Critique croisée: Barbara
Genre cinématographique imposant la plus grande diversité, d'aussi loin que je me souvienne le biopic est au contraire enfermé dans une codification redondante. Il s'agit trop souvent de glorifier son rôle principal ou de donner une leçon d'histoire, au détriment de toute tempérance ou sobriété. Il s'agit trop souvent de reconstituer au plus près de la réalité, au détriment de toute inventivité.
Ne cherchant ni la performance ni l'hommage exhaustif, Barbara et Le Redoutable sont d'intéressantes contradictions à cet état des lieux.
Les biographies d'artistes tombent facilement dans le culte surfait. Ces deux portraits évitent cette héroïsation excessive.
L'icône de la nouvelle vague n'est pas blâmée ou esquintée mais incarnée dans toute sa complexité. Louis Garrel est convaincant dans son interprétation, sans chercher le mime. Le film n'est pas fait pour plaire à Godard ou ses fans. Le personnage peut paraître aussi attachant qu'antipathique.

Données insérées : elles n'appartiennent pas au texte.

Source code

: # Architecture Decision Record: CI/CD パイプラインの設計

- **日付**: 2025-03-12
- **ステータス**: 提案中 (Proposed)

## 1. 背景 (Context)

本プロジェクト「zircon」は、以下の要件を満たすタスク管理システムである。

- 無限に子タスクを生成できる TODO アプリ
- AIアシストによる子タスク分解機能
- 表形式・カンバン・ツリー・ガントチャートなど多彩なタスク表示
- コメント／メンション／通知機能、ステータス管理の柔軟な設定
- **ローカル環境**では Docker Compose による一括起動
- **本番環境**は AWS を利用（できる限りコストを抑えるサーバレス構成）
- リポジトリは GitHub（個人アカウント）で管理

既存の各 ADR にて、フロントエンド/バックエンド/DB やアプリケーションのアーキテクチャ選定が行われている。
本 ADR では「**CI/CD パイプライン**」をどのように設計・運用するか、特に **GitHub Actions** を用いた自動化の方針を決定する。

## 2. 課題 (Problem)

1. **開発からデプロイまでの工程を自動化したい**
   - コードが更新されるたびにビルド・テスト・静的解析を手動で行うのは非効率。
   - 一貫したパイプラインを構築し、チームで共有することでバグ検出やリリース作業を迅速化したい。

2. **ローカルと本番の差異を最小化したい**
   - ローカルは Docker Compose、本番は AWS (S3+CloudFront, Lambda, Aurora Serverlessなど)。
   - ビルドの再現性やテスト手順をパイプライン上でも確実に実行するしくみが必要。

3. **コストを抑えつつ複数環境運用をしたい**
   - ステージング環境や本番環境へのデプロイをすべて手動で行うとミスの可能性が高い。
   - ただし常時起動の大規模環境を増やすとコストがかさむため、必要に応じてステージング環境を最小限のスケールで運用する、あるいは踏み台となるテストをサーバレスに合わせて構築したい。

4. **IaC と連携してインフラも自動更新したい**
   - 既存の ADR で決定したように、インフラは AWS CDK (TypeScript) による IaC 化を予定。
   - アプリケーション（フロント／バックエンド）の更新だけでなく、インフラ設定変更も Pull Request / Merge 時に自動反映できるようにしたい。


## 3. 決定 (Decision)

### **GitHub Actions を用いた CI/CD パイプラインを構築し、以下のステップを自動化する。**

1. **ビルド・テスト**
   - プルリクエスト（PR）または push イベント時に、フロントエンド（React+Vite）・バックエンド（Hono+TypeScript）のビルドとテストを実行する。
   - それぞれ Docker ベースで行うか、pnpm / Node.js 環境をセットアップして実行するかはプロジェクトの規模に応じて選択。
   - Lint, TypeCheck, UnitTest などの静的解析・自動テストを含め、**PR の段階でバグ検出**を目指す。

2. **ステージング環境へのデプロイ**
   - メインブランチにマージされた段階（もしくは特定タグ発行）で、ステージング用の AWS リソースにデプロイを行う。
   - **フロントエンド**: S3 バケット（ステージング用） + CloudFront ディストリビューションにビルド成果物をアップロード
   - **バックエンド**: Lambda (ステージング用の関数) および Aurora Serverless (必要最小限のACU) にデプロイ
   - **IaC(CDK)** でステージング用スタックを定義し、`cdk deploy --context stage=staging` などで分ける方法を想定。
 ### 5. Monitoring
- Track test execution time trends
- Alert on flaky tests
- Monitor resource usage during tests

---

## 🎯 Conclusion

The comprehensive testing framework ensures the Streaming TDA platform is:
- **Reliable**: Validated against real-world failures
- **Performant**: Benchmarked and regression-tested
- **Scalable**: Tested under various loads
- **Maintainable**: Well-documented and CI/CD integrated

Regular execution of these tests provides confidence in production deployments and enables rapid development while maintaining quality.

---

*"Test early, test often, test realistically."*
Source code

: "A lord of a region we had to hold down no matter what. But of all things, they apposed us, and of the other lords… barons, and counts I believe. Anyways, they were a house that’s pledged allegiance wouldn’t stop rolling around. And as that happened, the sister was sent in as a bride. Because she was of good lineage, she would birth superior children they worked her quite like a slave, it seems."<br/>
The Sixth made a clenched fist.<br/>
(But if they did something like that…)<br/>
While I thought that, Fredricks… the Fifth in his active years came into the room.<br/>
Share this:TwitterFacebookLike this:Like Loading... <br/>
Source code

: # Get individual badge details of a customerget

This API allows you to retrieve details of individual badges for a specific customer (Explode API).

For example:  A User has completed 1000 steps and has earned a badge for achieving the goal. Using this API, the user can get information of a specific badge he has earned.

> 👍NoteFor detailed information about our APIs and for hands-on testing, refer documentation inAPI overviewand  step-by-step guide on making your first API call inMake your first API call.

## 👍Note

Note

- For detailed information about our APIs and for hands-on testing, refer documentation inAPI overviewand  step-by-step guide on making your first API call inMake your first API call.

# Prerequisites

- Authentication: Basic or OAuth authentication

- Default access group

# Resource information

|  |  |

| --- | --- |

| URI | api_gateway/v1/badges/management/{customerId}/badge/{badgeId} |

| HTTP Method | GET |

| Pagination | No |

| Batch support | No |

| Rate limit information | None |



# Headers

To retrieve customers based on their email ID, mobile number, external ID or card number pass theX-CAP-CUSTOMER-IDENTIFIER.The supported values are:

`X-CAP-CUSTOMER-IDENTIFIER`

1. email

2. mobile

Le scénario de Mathieu Amalric est loin d'être une simple illustration de la vie de la chanteuse. C'est la représentation personnelle de la place d'une vedette dans la vie d'un artiste; mais aussi la place d'une muse dans l'espace de création. Confondre Barbara et Balibar rend à la fois le biopic plus intimiste et plus universel.
Plutôt que d'illustrer la page Wikipédia de Godard et Barbara, ces deux films ciblent la singularité de ces artistes ou de leur parcours pour signer une œuvre personnelle. Les deux films font preuve de choix forts qui sont totalement assumés.
Hazanavicus souhaite avant tout dépeindre la remise en question d'un artiste malgré ses succès et une vie pleine d'amour. C'est en cela qu'une partie de la vie de Godard intéressait le réalisateur de The Artist.
Mathieu Amalric questionne lui justement la figuration d'une vedette. Barbara montre la recherche et le rapport à la représentation. Le mélange d'archives et de reconstitutions évoquent bien la recherche de la fidélité, tout autant que le personnage de Balibar travaillant le mimétisme jusqu'à une certaine folie.
En somme Amalric et Hazanavicus résument peut-être là la différence entre proposer et supposer.
Ils apportent tous deux de la singularité et de la recherche artistique à leurs œuvres.
Certes Le Redoutable n'est pas plein d'originalité, mais il a le mérite de refléter son protagoniste. Il ressemble à un film de Godard avec le recul dérisoire nécessaire. Il y a de vraies propositions artistiques qui, en plus d'être raccord au style Godard, donne du cachet au film. L'utilisation du négatif ou le sous-titrage des pensées des personnages ne sont pas des trouvailles extraordinaire mais de belles et justes propositions. Hazanavicus ose aussi désacraliser le mythe Godard en n'épargnant pas son insupportable arrogance. C'est un parti pris relativement personnel dans la mesure où il le traite par le biais de l'humour cynique (assez délicieux) qui lui est familier.
Quant à Mathieu Amalric, il a trouvé le parfait prétexte avec ce faux making-of qui lui permet de jouer avec le vrai-du-faux mais surtout donner son style singulier au film. L'image de Balibar-Brigitte déambulant dans l'ombre des archives de Barbara est belle esthétiquement et symboliquement. Ces images et scènes stylisées n'existent que par l'angle prit par Amalric.
Quand ils sont des films d'auteurs (Barbara, Walk the line...) ou personnel (Le Redoutable, Gainsbourg- vie héroïque...), intime (Barbara, Last Days...) ou culotté (Le Redoutable, Ed Wood...), les biopics peuvent susciter la curiosité, l'intérêt, l'admiration.
Pourtant assez détaché de Barbara et facilement agacé par Godard j'ai apprécié les portraits proposés par Mathieu Amalric et Michel Hazanavicus. De vrais virgules dans se flot de biopics insipides,monocordes et sans intérêt.